Foreign Interference

The most misunderstood of power outage causes, Foreign Interference is far less menacing than it sounds.

Foreign Interference is the general term for physical interference with our lines, transformers, and other equipment from outside sources. Usually this interference is caused by local wildlife such as raccoons or squirrels, but can include motor vehicle accidents, aerial contact, or sometimes even a giant source of national pride.

A large Canadian flag became wrapped in powerlines causing a power outage.

During the derecho of May 2022, a large Canadian flag became intertwined with powerlines causing further interruptions.

We have proactively implemented a Critter Guard installation program at all transformer stations and on all new transformer installations to mitigate the risk of these outages.

Tree Contact

Another potential source of interference with our grid is local vegetation. Due to the usual proximity of our infrastructure to vegetation, limbs may come into contact with our wires or other equipment causing outages.

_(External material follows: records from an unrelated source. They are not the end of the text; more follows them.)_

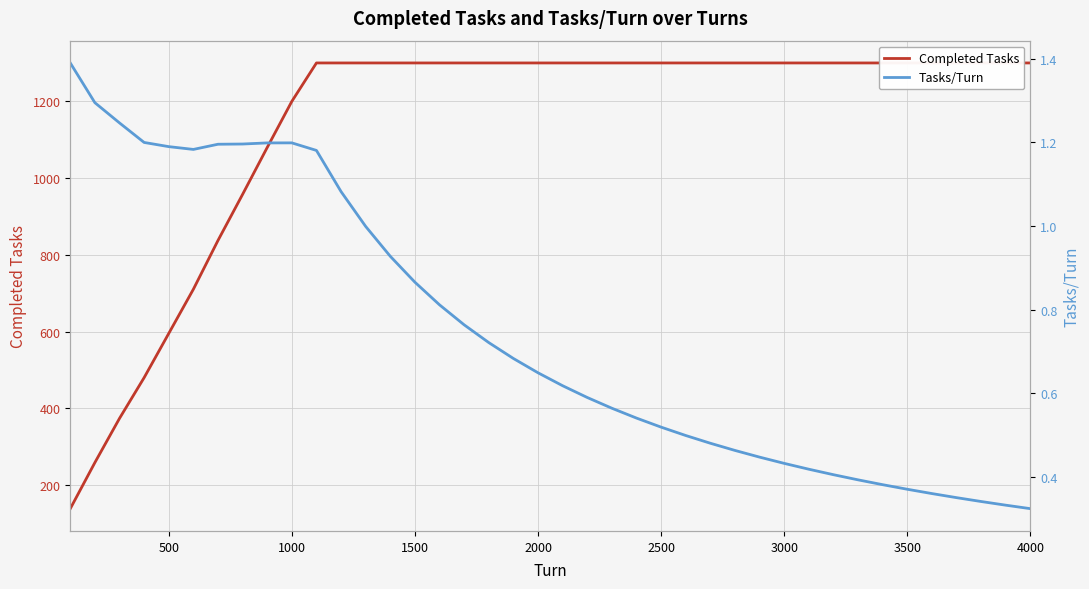

What is the difference between the second highest and second lowest values in the Completed Tasks series?

1040.0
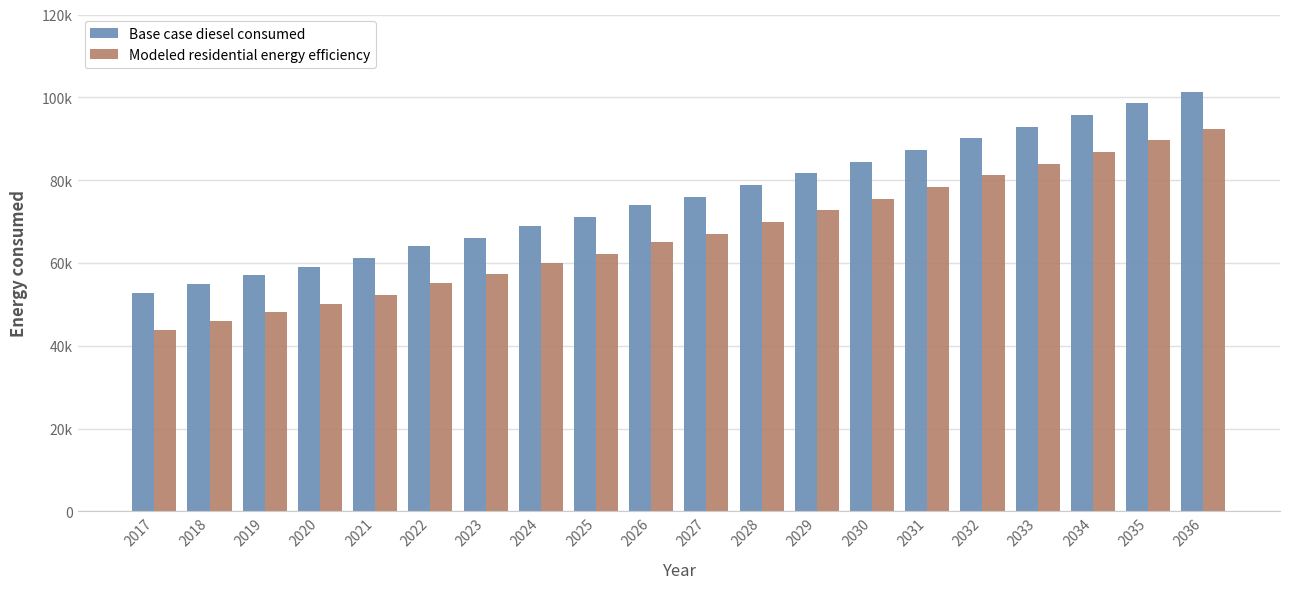

What are all the series names shown in the legend?

Base case diesel consumed, Modeled residential energy efficiency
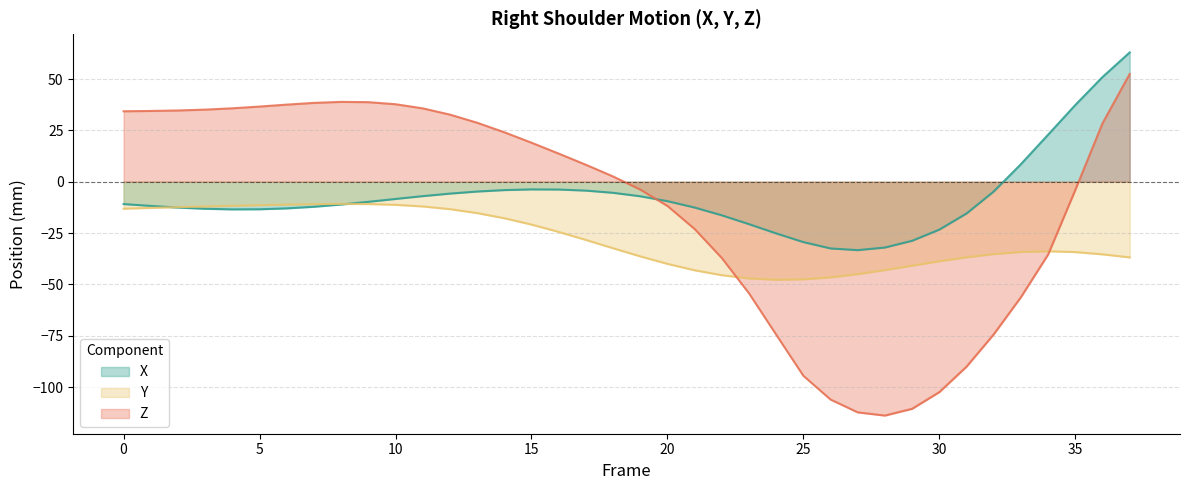

List the series in order of their overall mean, highest first.

X, Z, Y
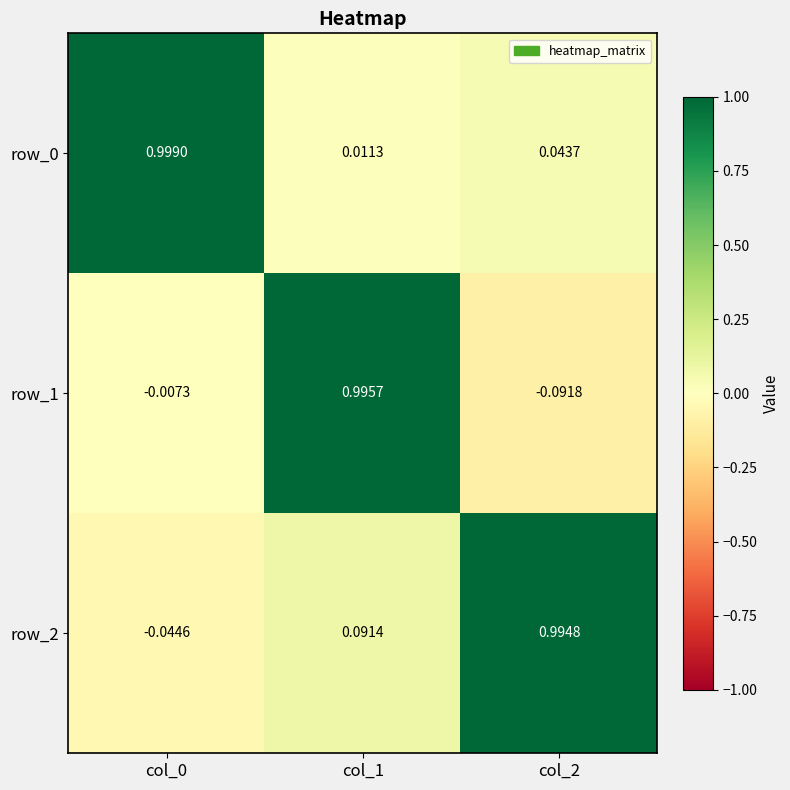

How many values in row_2 are below zero?

1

We have developed an ongoing Tree Trimming and vegetation mapping program to pinpoint potential areas of concern and prune these problem areas to help avoid these outages.


Outages caused by Lightning generally go hand-in-hand with Adverse Weather. Electrical systems can be drastically affected when infrastructure is struck by Lightning.

Scheduled Outage

Necessary for maintaining and improving our local power grid, Scheduled Outages must occur when our crews are completing work on our grid for their safety and the safety of our local community.

To minimize the impact of Scheduled Outages on your daily life, we will always communicate upcoming planned outages via the delivery of a Planned Outage Notice to all service addresses that will be impacted.

Loss of Supply

In Ontario, each Local Distribution Company (LDC) is connected to the larger provincial grid where electricity generated at hydroelectric, nuclear, and other generation facilities is distributed across high-voltage lines to transformer stations where it is ‘stepped down’ and delivered to the end user. When an issue occurs along these high-voltage lines or at a transformer station preventing electricity from reaching an LDC’s grid, the result is a Loss of Supply outage. These are quite rare but can be among the most impactful power outage causes.

Adverse Environment

Outages caused by Adverse Environment are another rarity. These outages occur when our distribution equipment is subjected to abnormal factors such as salt spray, industrial contamination, corrosion, or fire, among other potential issues.

Human Element

An exceedingly rare cause of power outages in Oshawa and across the province, there is still some human element involved in certain steps of the electricity distribution process. When human action causes an issue with the delivery of electricity, it is classified as a Human Element outage. We experienced no outages caused by Human Element in 2022.


The last outage type is the most vague. In rare cases when a direct cause cannot be reliably determined, the outage will remain Unclassified.

We hope that this information has helped you to better understand the types and causes of power outages, some of the challenges our team faces in delivering safe and reliable electricity to your home or business, and the strategies we have in place to minimize downtime and mitigate outage risk.

We encourage you to continue to report outages when they happen via our online Outage Centre and let us know about your experience. Even with our industry-leading FLISR system detecting outages instantly, your reports can help us pinpoint exact locations where issues or interference may be present, leading to a quicker response and shorter service interruption.

While no power outages would be an ideal outcome for our customers, unfortunately that goal remains unattainable. Despite the near impossibility of 100% reliability, our team continues to strive towards the best possible reliability we can provide, aiming to reach ‘four nines’ or greater than 99.99% reliability each and every year.